1033 / 2012

第1033話

 走ろうと思えば走れるが、それだと兄に振動が伝わってしまう。無駄な振動は傷に響くので、競歩の選手よろしくスタスタ歩いた。 「……アクセル」  すると、兄は片腕だけで首筋に抱きついてきて、ぽつりと囁いた。 「……だいすキだよ」 「ああ、俺もだ」  にこりと微笑み、アクセルは泉に急いだ。  泉に辿り着いたので、兄を背負ったままジャブジャブ奥まで入っていく。肩先まで水に浸かったところで、じっとその場に待機することにした。浮力が働いているせいか、背負っている兄が先程よりも更に軽く感じた。 「兄上、大丈夫か?」 「……うン……」 「よかった。腕が治ったら帰ってご飯作るからな。

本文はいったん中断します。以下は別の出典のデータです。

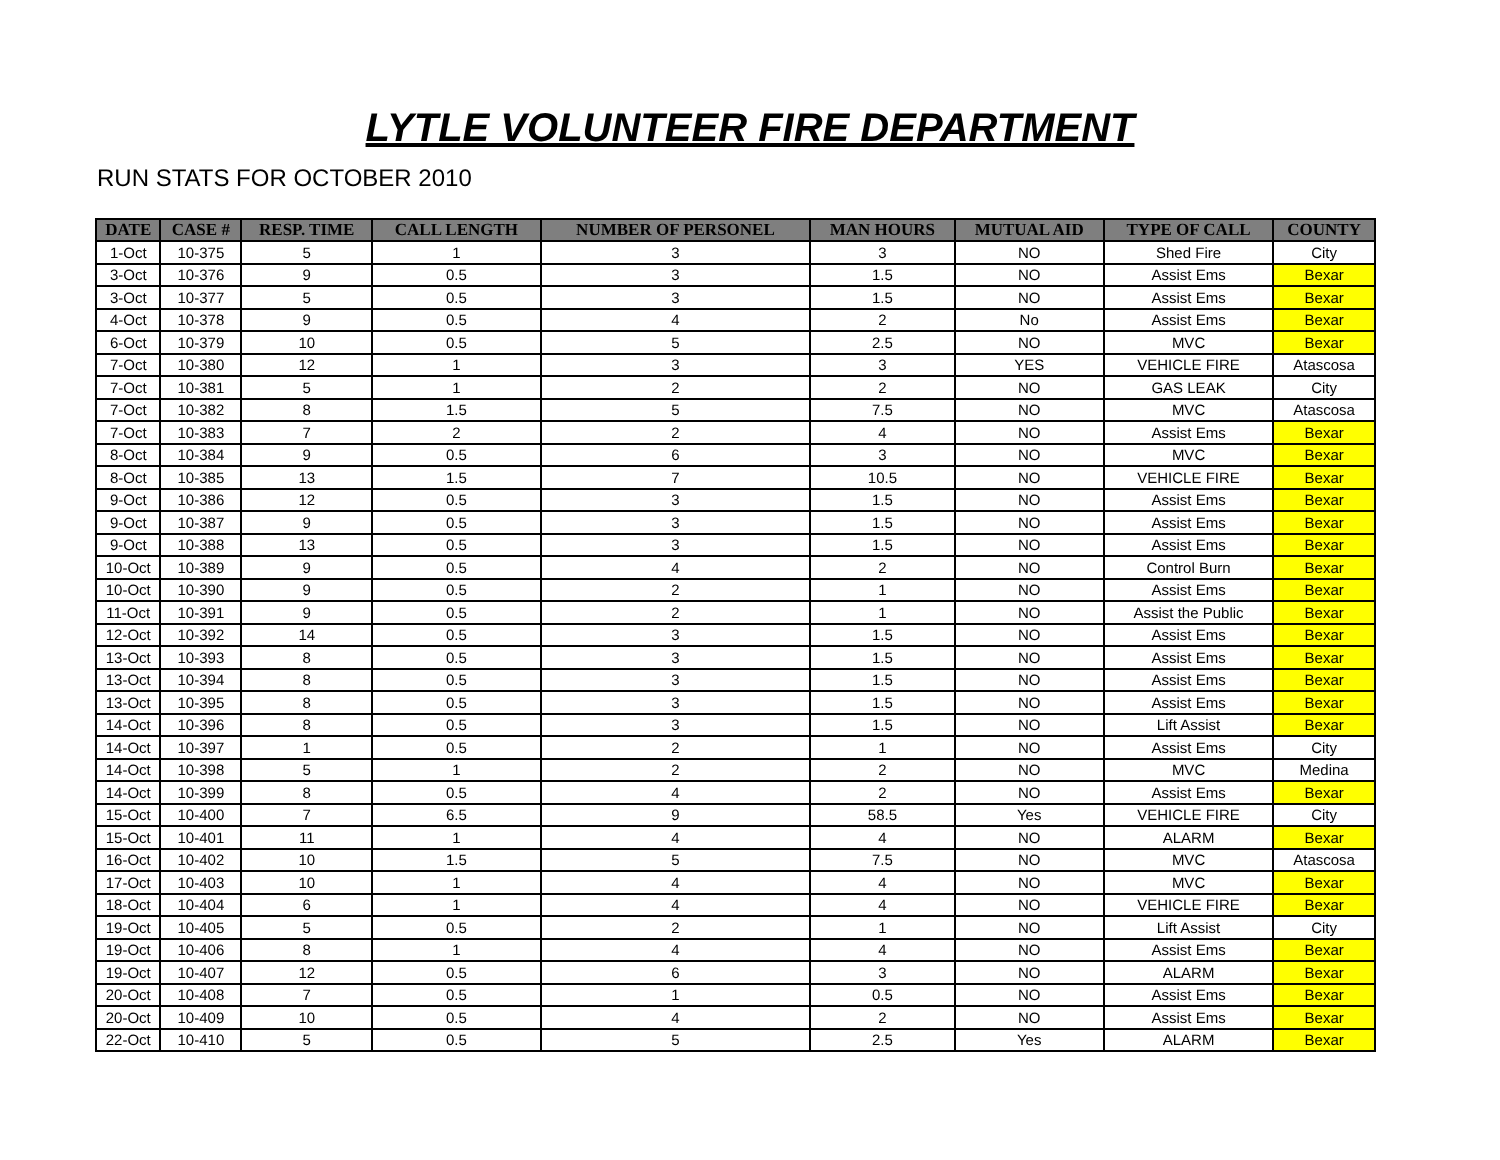LYTLE VOLUNTEER FIRE DEPARTMENT
RUN STATS FOR OCTOBER 2010
| DATE | CASE # | RESP. TIME | CALL LENGTH | NUMBER OF PERSONEL | MAN HOURS | MUTUAL AID | TYPE OF CALL | COUNTY |
| --- | --- | --- | --- | --- | --- | --- | --- | --- |
| 1-Oct | 10-375 | 5 | 1 | 3 | 3 | NO | Shed Fire | City |
| 3-Oct | 10-376 | 9 | 0.5 | 3 | 1.5 | NO | Assist Ems | Bexar |
| 3-Oct | 10-377 | 5 | 0.5 | 3 | 1.5 | NO | Assist Ems | Bexar |
| 4-Oct | 10-378 | 9 | 0.5 | 4 | 2 | No | Assist Ems | Bexar |
| 6-Oct | 10-379 | 10 | 0.5 | 5 | 2.5 | NO | MVC | Bexar |
| 7-Oct | 10-380 | 12 | 1 | 3 | 3 | YES | VEHICLE FIRE | Atascosa |
| 7-Oct | 10-381 | 5 | 1 | 2 | 2 | NO | GAS LEAK | City |
| 7-Oct | 10-382 | 8 | 1.5 | 5 | 7.5 | NO | MVC | Atascosa |
| 7-Oct | 10-383 | 7 | 2 | 2 | 4 | NO | Assist Ems | Bexar |
| 8-Oct | 10-384 | 9 | 0.5 | 6 | 3 | NO | MVC | Bexar |
| 8-Oct | 10-385 | 13 | 1.5 | 7 | 10.5 | NO | VEHICLE FIRE | Bexar |
| 9-Oct | 10-386 | 12 | 0.5 | 3 | 1.5 | NO | Assist Ems | Bexar |
| 9-Oct | 10-387 | 9 | 0.5 | 3 | 1.5 | NO | Assist Ems | Bexar |
| 9-Oct | 10-388 | 13 | 0.5 | 3 | 1.5 | NO | Assist Ems | Bexar |
| 10-Oct | 10-389 | 9 | 0.5 | 4 | 2 | NO | Control Burn | Bexar |
| 10-Oct | 10-390 | 9 | 0.5 | 2 | 1 | NO | Assist Ems | Bexar |
| 11-Oct | 10-391 | 9 | 0.5 | 2 | 1 | NO | Assist the Public | Bexar |
| 12-Oct | 10-392 | 14 | 0.5 | 3 | 1.5 | NO | Assist Ems | Bexar |
| 13-Oct | 10-393 | 8 | 0.5 | 3 | 1.5 | NO | Assist Ems | Bexar |
| 13-Oct | 10-394 | 8 | 0.5 | 3 | 1.5 | NO | Assist Ems | Bexar |
| 13-Oct | 10-395 | 8 | 0.5 | 3 | 1.5 | NO | Assist Ems | Bexar |
| 14-Oct | 10-396 | 8 | 0.5 | 3 | 1.5 | NO | Lift Assist | Bexar |
| 14-Oct | 10-397 | 1 | 0.5 | 2 | 1 | NO | Assist Ems | City |
| 14-Oct | 10-398 | 5 | 1 | 2 | 2 | NO | MVC | Medina |
| 14-Oct | 10-399 | 8 | 0.5 | 4 | 2 | NO | Assist Ems | Bexar |
| 15-Oct | 10-400 | 7 | 6.5 | 9 | 58.5 | Yes | VEHICLE FIRE | City |
| 15-Oct | 10-401 | 11 | 1 | 4 | 4 | NO | ALARM | Bexar |
| 16-Oct | 10-402 | 10 | 1.5 | 5 | 7.5 | NO | MVC | Atascosa |
| 17-Oct | 10-403 | 10 | 1 | 4 | 4 | NO | MVC | Bexar |
| 18-Oct | 10-404 | 6 | 1 | 4 | 4 | NO | VEHICLE FIRE | Bexar |
| 19-Oct | 10-405 | 5 | 0.5 | 2 | 1 | NO | Lift Assist | City |
| 19-Oct | 10-406 | 8 | 1 | 4 | 4 | NO | Assist Ems | Bexar |
| 19-Oct | 10-407 | 12 | 0.5 | 6 | 3 | NO | ALARM | Bexar |
| 20-Oct | 10-408 | 7 | 0.5 | 1 | 0.5 | NO | Assist Ems | Bexar |
| 20-Oct | 10-409 | 10 | 0.5 | 4 | 2 | NO | Assist Ems | Bexar |
| 22-Oct | 10-410 | 5 | 0.5 | 5 | 2.5 | Yes | ALARM | Bexar |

お腹空いてるだろうけど、もう少しだけ我慢しててくれ」 「…………」  そう言ったら、しばらくして後ろからぐすんと鼻を啜る音が聞こえてきた。  アクセルはあえて気付かないフリをしつつ、兄の腕が治るのを静かに待ち続けた。  手首辺りまで回復し、これならあと五分くらいで完治するな……と思い、そっと兄に声をかける。 「兄上、大丈夫か? もう少しだぞ」 「…………」 「……兄上?」  返事がないのを怪訝に思い、首を捻って背後を見た。  兄はこちらの背に凭れ、完全に眠ってしまっていた。  ――また寝てしまったか……。  食べて、寝て、また起きて食べて……の繰り返し。本当に、本能だけで生きている感じだ。  こんな生活続けていたら、あっという間に体重増えそうだな……などと余計なことを心配しつつ、もう少しだけ泉に浸かることにした。  そういえば、今頃ピピはどうしているだろう。無事に逃げられたのはいいけど、兄に襲われて怪我をしているはず。怪我をした状態で山に帰ったら、それこそ狼の餌食になってしまいそうだ。その前に家族と合流して、何とか傷を癒せていたらいいのだが……。  ――ごめんな、ピピ……。